Yes! Thank you so much!!! when you are referring to the injections, you mean the doses correct? We bill for the units.... not the number of doses? How do you bill for commercial insurance situations, which do allow to bill for serial dilutions and based on when I spoke with my providers, she advised the serial dilutions are how they conclude how many doses there are. So for the example above say it's Aetna, Cigna or BCBS which allow to bill the serial dilutions which all together equal 66.
1. You would bill the 30 units, then next day bill 30, and then another 6 the following day...is that correct?

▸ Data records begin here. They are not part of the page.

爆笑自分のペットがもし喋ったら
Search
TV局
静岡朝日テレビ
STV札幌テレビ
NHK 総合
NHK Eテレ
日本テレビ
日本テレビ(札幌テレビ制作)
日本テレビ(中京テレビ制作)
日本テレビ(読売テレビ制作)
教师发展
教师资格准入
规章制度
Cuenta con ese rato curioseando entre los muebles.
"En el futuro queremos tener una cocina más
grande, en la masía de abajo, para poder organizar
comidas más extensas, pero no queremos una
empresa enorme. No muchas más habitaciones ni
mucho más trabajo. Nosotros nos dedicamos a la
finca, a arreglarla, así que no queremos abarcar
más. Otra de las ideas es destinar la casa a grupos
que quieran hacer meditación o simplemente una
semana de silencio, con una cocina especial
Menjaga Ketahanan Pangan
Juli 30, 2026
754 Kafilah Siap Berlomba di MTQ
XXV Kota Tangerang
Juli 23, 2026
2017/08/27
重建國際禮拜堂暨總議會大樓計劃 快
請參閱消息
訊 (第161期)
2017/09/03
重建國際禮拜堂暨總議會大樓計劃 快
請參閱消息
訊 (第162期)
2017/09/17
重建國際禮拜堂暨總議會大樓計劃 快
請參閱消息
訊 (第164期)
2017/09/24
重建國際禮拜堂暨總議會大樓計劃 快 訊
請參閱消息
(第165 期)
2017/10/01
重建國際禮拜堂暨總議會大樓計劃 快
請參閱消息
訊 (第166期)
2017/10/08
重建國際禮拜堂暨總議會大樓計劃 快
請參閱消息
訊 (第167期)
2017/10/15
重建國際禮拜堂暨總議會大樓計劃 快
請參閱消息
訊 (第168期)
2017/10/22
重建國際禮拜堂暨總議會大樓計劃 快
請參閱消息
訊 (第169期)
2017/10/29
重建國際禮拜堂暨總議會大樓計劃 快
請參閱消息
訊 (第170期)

I keep questioning, because my provider used to do their own billing and when I spoke with her she advised she billed mcr/odhs the units without serial dilutions, but commercial insurance does allow to count the serial dilutions, which is why I think she was billing higher for those.

2. What I gather is the only way we would bill multiple days out would be if the provider mixed 7 vials or more, because my provider stated she only uses 5cc vials. This would be 5cc times 7 vials which is a total of 35 units. Which if it was: mcr/odhs= would be billed 4 times, 10units for 3 dates of service and then the remaining 5units on another date of service.
commerical=would be billed 2 times, 30 units on the first date of service and the remaining 5 units on the other date of service.


So first I need know if I am counting doses at all based on how the provider is documenting. (question 1 above)
Second do we bill for the serial dilutions? because from my understanding we can if commerical and that would allow for us to bill more units, up to 30units that day, even if only used a 5 cc vial time 2vials, but we could bill for serial dilutions that would be billing for the injections/doses. So that is why I am so confused!! PLEASE HELP! I've researched this a ton of times and keep coming back to this.